AbstractThe identification of tumor driver genes facilitates accurate cancer diagnosis and treatment, playing a key role in precision oncology, along with gene signaling, regulation, and their interaction with protein complexes. To tackle the challenge of distinguishing driver genes from a large number of genomic data, we construct a feature extraction framework for discovering pan‐cancer driver genes based on multi‐omics data (mutations, gene expression, copy number variants, and DNA methylation) combined with protein–protein interaction (PPI) networks. Using a network propagation algorithm, we mine functional information among nodes in the PPI network, focusing on genes with weak node information to represent specific cancer information. From these functional features, we extract distribution features of pan‐cancer data, pan‐cancer TOPSIS features of functional features using the ideal solution method, and SetExpan features of pan‐cancer data from the gene functional features, a method to rank pan‐cancer data based on the average inverse rank.

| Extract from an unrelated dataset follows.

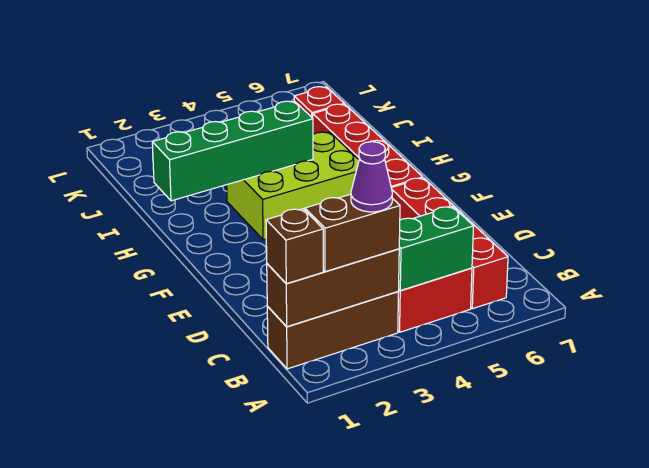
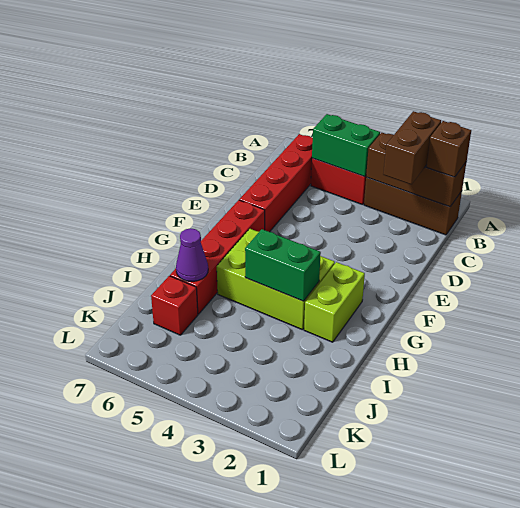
brown 1x2 brick [305,194,400,272] -> brown 1x2 brick turned to [383,111,441,185]
purple 1x1 cone [351,142,392,212] -> purple 1x1 cone moved to [176,228,208,281]
none -> lime 1x2 brick [304,262,365,342]
green 1x4 brick [152,101,313,201] -> green 1x2 brick [245,229,321,301]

These features represent the common message of pan‐cancer. Finally, we use the lightGBM classification algorithm for gene prediction. Experimental results show that our method outperforms existing methods in terms of the area under the check precision‐recall curve (AUPRC) and demonstrates better performance across different PPI networks. This indicates our framework’s effectiveness in predicting potential cancer genes, offering valuable insights for the diagnosis and treatment of tumors.